英Lotus社がスポーツカー「Elise」のサスペンションアームをアルミから鋼に置換,コスト64%減
米鉄鋼協会(AISI)は,英Lotus社が同社のスポーツカー「Elise」のサスペンションアームをアルミニウム合金から鋼に置き換えて大幅なコスト削減を実現したと発表した。

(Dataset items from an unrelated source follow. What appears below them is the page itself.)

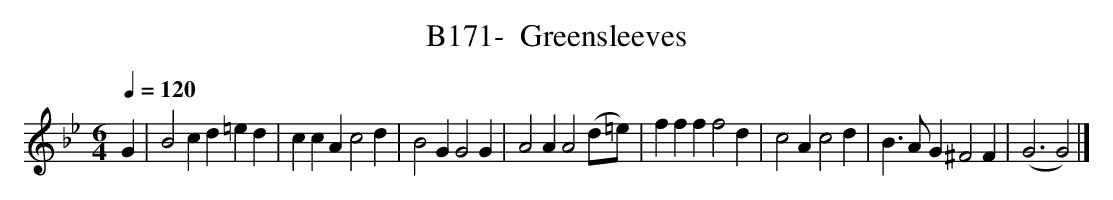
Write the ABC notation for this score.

X:1
T:B171-  Greensleeves
Q:1/4=120
L:1/4
M:6/4
K:Gm
G|B2cd=ed|ccAc2d|B2GG2G|A2AA2(d/2=e/2)|\
ffff2d|c2Ac2d|B3/2A/2G^F2F|(G3G2)|]
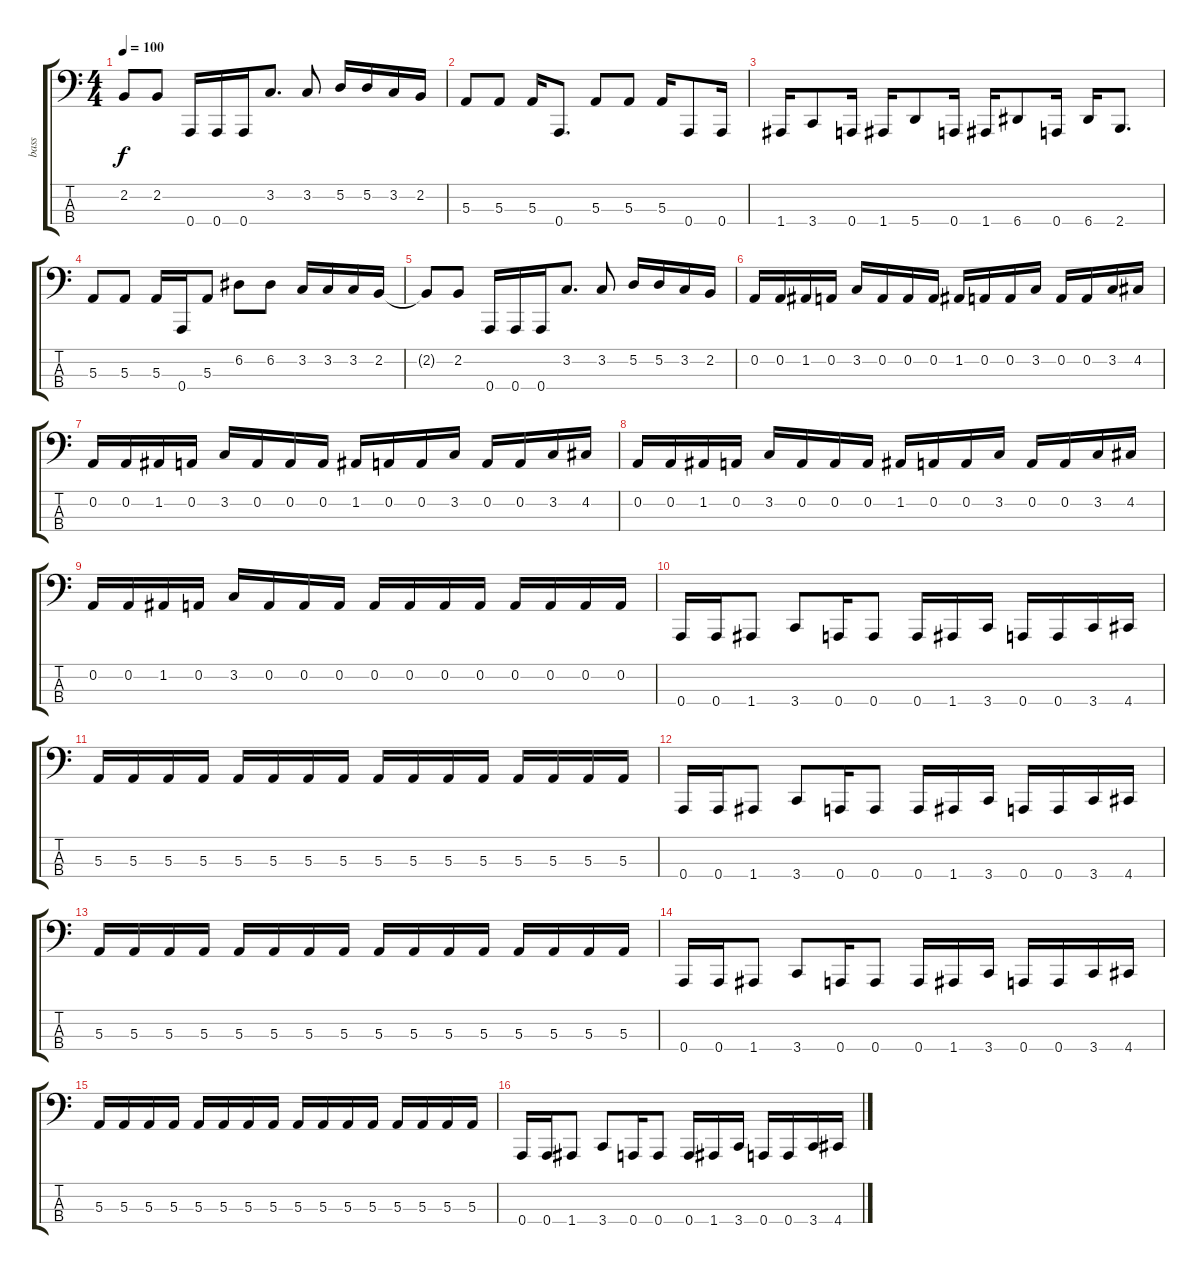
\track ("bass" "bass") {instrument electricbassfinger}
\staff {score tabs}
\tuning (D2 A1 E1 A0) {hide}
\ts (4 4)
\tempo 100
\clef f4
\ks c
2.2{t}.8{dy f} 2.2.8 0.4.16 0.4.16 0.4.16 3.2.8{d} 3.2.8 5.2.16 5.2.16 3.2.16 2.2.16 |
5.3.8 5.3.8 5.3.16 0.4.8{d} 5.3.8 5.3.8 5.3.16 0.4.8 0.4.16 |
1.4.16 3.4.8 0.4.16 1.4.16 5.4.8 0.4.16 1.4.16 6.4.8 0.4.16 6.4.16 2.4.8{d} |
5.3.8 5.3.8 5.3.16 0.4.16 5.3.8 6.2.8 6.2.8 3.2.16 3.2.16 3.2.16 2.2.16 |
2.2{t}.8 2.2.8 0.4.16 0.4.16 0.4.16 3.2.8{d} 3.2.8 5.2.16 5.2.16 3.2.16 2.2.16 |
0.2.16 0.2.16 1.2.16 0.2.16 3.2.16 0.2.16 0.2.16 0.2.16 1.2.16 0.2.16 0.2.16 3.2.16 0.2.16 0.2.16 3.2.16 4.2.16 |
0.2.16 0.2.16 1.2.16 0.2.16 3.2.16 0.2.16 0.2.16 0.2.16 1.2.16 0.2.16 0.2.16 3.2.16 0.2.16 0.2.16 3.2.16 4.2.16 |
0.2.16 0.2.16 1.2.16 0.2.16 3.2.16 0.2.16 0.2.16 0.2.16 1.2.16 0.2.16 0.2.16 3.2.16 0.2.16 0.2.16 3.2.16 4.2.16 |
0.2.16 0.2.16 1.2.16 0.2.16 3.2.16 0.2.16 0.2.16 0.2.16 0.2.16 0.2.16 0.2.16 0.2.16 0.2.16 0.2.16 0.2.16 0.2.16 |
0.4.16 0.4.16 1.4.8 3.4.8 0.4.16 0.4.8 0.4.16 1.4.16 3.4.16 0.4.16 0.4.16 3.4.16 4.4.16 |
5.3.16 5.3.16 5.3.16 5.3.16 5.3.16 5.3.16 5.3.16 5.3.16 5.3.16 5.3.16 5.3.16 5.3.16 5.3.16 5.3.16 5.3.16 5.3.16 |
0.4.16 0.4.16 1.4.8 3.4.8 0.4.16 0.4.8 0.4.16 1.4.16 3.4.16 0.4.16 0.4.16 3.4.16 4.4.16 |
5.3.16 5.3.16 5.3.16 5.3.16 5.3.16 5.3.16 5.3.16 5.3.16 5.3.16 5.3.16 5.3.16 5.3.16 5.3.16 5.3.16 5.3.16 5.3.16 |
0.4.16 0.4.16 1.4.8 3.4.8 0.4.16 0.4.8 0.4.16 1.4.16 3.4.16 0.4.16 0.4.16 3.4.16 4.4.16 |
5.3.16 5.3.16 5.3.16 5.3.16 5.3.16 5.3.16 5.3.16 5.3.16 5.3.16 5.3.16 5.3.16 5.3.16 5.3.16 5.3.16 5.3.16 5.3.16 |
0.4.16 0.4.16 1.4.8 3.4.8 0.4.16 0.4.8 0.4.16 1.4.16 3.4.16 0.4.16 0.4.16 3.4.16 4.4.16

コスト削減幅は車両1台当たり約190米ドルで,率にして64%に上る。質量の増加は約1.6kgに抑えたという。
今回の材料置き換えは,AISIが2000年に報告した,鋼を使った超軽量サスペンションの研究開発プログラム「ULSUS(UltraLight Steel Auto Suspension)」の成果を生かしたもの。材質は大気中で自然冷却した熱間鍛造品。Lotus社がこの材料を選択した理由は硬度の均一性と,他の鍛造用鋼に比べて加工性が高かったこと。さらに,付加的な熱処理やアニーリングなしに,繰り返し荷重に対する高い耐久性を示したのもメリットだった。
日本でも軽量化を狙って足周り部品へのアルミ合金の使用が増えており,国内鉄鋼メーカーは危機感を強めている。国内でも鉄側の巻き返しはありそうだ。